• _Problem to solve_:
A single number is the answer: how many lines of the entries contain the word "left"?

• _Provided data_:
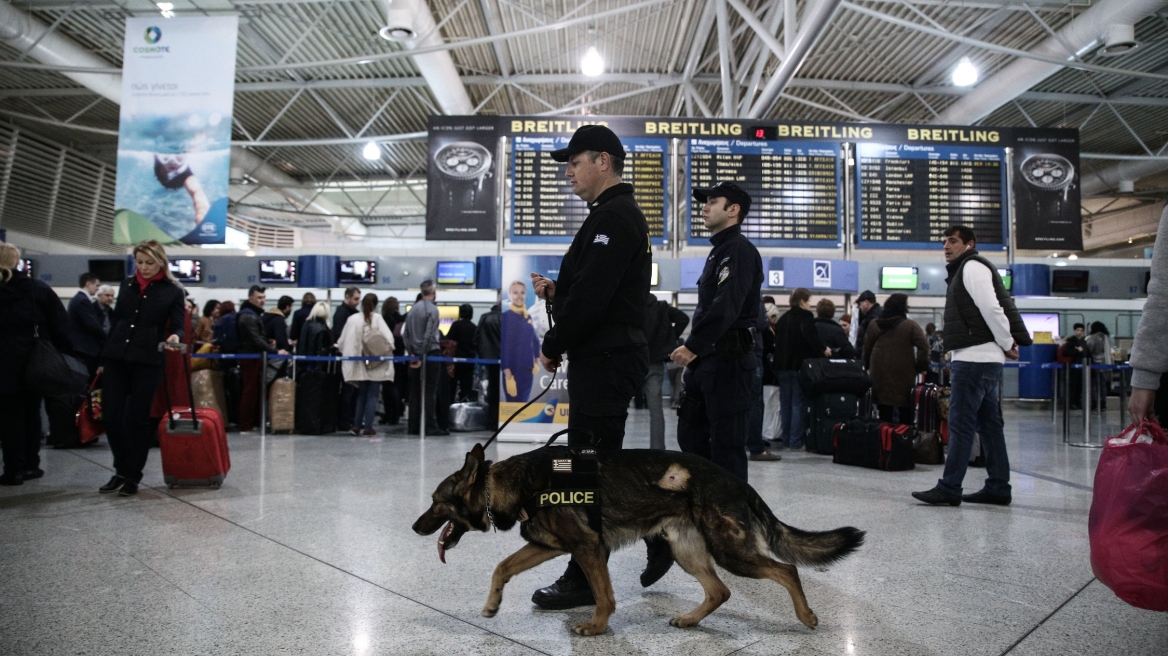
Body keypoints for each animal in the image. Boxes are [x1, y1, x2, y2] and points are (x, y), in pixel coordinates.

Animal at [411, 441, 859, 630]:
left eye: (436, 502)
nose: (414, 527)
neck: (515, 484)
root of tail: (738, 481)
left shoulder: (589, 548)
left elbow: (604, 596)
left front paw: (596, 628)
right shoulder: (547, 546)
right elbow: (502, 567)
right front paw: (492, 605)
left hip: (731, 551)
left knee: (787, 571)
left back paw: (806, 616)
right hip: (687, 550)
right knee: (720, 591)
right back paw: (691, 619)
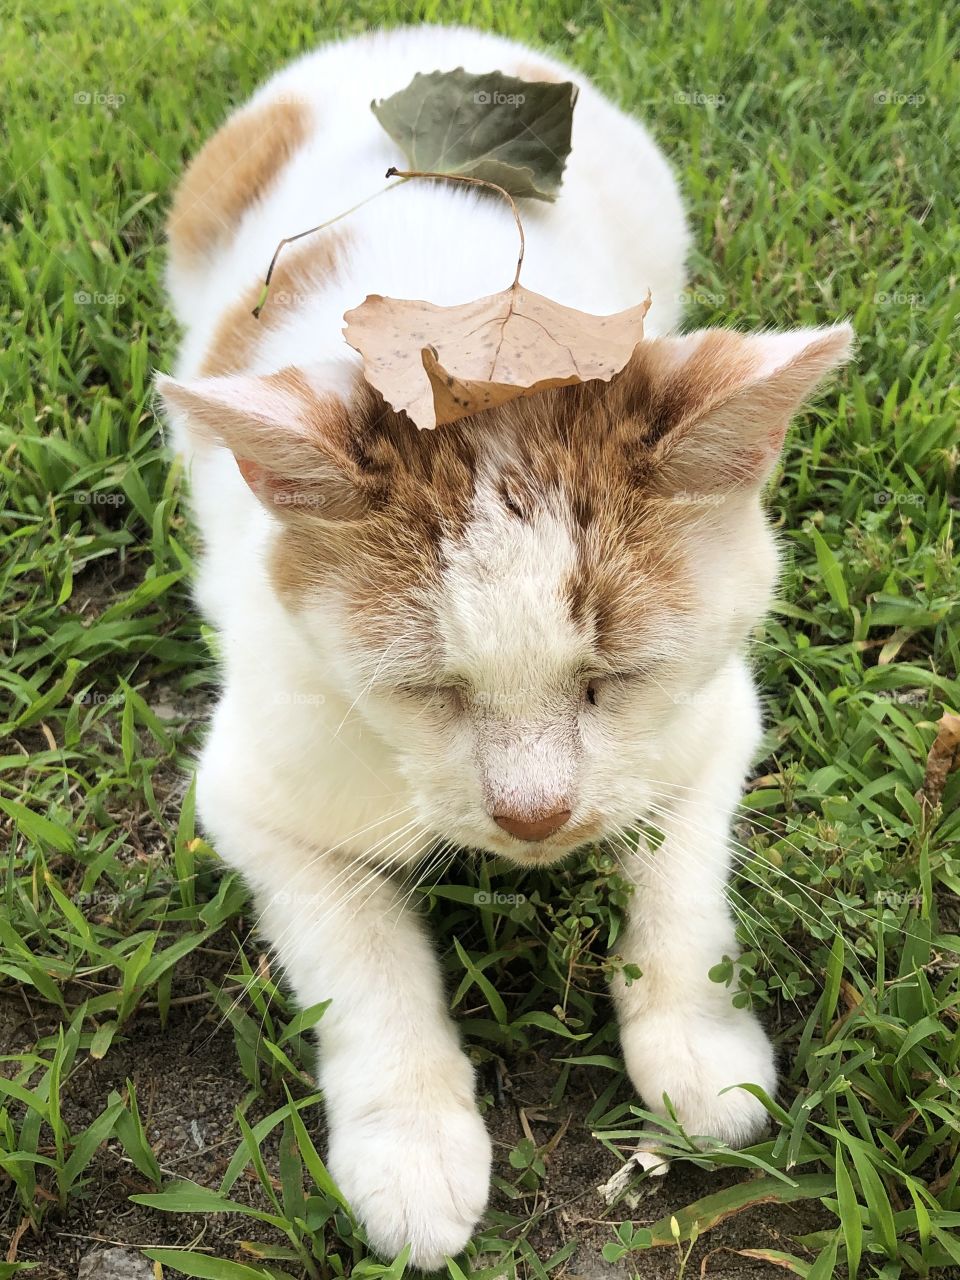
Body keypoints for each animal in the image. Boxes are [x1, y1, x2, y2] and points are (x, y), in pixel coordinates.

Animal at [160, 22, 855, 1269]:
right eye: (429, 689)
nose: (534, 816)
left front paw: (698, 1044)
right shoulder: (257, 791)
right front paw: (412, 1146)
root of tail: (417, 34)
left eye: (614, 679)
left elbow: (681, 877)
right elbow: (359, 953)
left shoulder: (714, 722)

• _Response to this exercise_:
11